Required work:
Rewrite the lines from the one containing "GP Akkumulátor töltő Recharge" through the one containing "Általános Szerződési Feltételek", inclusive, as a JSON list of strings with one string per line and no blank lines.

[Entries from a dataset]
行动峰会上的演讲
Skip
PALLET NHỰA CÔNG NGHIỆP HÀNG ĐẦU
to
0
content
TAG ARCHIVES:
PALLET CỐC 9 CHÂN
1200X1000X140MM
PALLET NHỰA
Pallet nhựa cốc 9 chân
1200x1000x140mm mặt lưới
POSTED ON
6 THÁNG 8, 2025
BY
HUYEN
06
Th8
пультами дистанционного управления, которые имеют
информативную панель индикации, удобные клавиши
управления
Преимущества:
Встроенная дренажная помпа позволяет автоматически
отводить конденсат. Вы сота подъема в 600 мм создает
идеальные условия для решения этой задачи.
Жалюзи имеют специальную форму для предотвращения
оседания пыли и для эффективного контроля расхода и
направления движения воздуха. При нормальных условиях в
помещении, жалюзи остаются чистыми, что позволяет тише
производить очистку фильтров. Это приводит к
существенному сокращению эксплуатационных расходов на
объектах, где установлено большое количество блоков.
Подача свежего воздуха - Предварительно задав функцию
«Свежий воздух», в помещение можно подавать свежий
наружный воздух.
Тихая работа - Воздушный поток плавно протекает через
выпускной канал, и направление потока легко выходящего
---
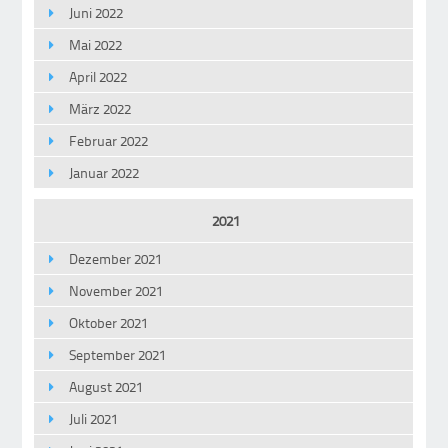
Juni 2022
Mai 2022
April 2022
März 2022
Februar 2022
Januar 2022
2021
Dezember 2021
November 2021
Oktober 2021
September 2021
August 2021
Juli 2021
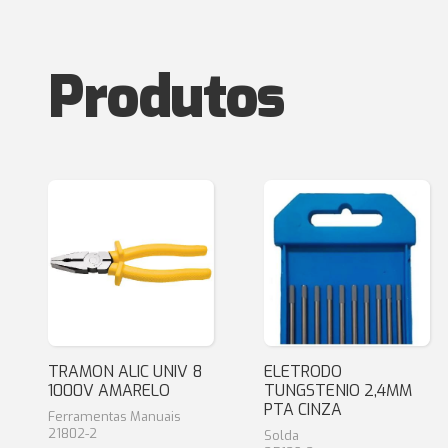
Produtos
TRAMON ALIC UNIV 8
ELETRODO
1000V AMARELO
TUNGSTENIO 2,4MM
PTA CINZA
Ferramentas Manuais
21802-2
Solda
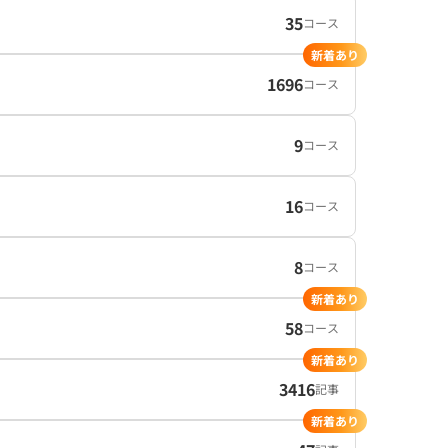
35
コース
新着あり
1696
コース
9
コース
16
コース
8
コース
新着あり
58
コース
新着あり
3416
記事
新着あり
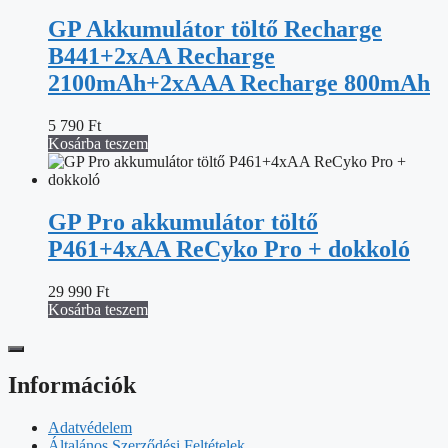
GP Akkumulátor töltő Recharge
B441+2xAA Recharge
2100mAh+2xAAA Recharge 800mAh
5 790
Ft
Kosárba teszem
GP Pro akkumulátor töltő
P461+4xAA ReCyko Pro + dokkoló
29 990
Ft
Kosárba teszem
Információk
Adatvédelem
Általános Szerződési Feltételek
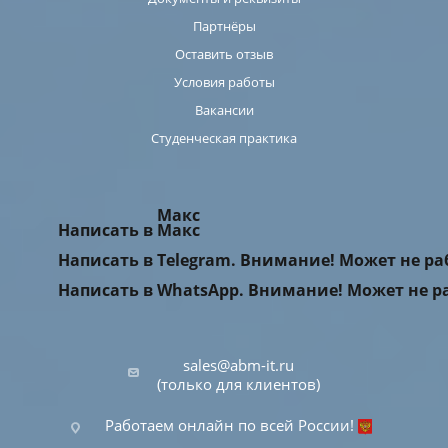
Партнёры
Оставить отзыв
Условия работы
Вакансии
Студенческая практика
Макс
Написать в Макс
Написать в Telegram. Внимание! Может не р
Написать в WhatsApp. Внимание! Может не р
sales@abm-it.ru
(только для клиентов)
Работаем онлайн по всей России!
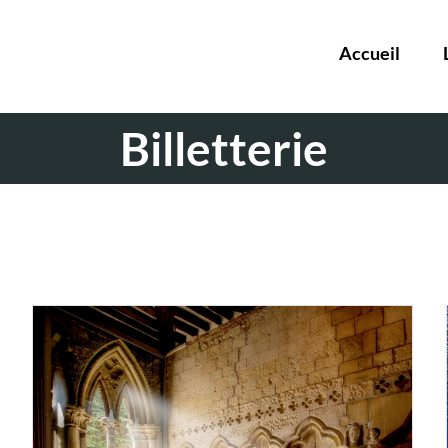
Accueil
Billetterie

Answer for the task:
[
  "GP Akkumulátor töltő Recharge",
  "B441+2xAA Recharge",
  "2100mAh+2xAAA Recharge 800mAh",
  "5 790",
  "Ft",
  "Kosárba teszem",
  "GP Pro akkumulátor töltő",
  "P461+4xAA ReCyko Pro + dokkoló",
  "29 990",
  "Ft",
  "Kosárba teszem",
  "Információk",
  "Adatvédelem",
  "Általános Szerződési Feltételek"
]